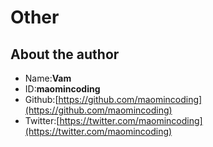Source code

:# Other

## About the author

- Name:**Vam**
- ID:**maomincoding**
- Github:[https://github.com/maomincoding](https://github.com/maomincoding)
- Twitter:[https://twitter.com/maomincoding](https://twitter.com/maomincoding)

▬▬▬

◆ Problem description:
Write out every line of the records above character for character, leaving out the picture.

◆ Answer area:
Source code

:# Other

## About the author

- Name:**Vam**
- ID:**maomincoding**
- Github:[https://github.com/maomincoding](https://github.com/maomincoding)
- Twitter:[https://twitter.com/maomincoding](https://twitter.com/maomincoding)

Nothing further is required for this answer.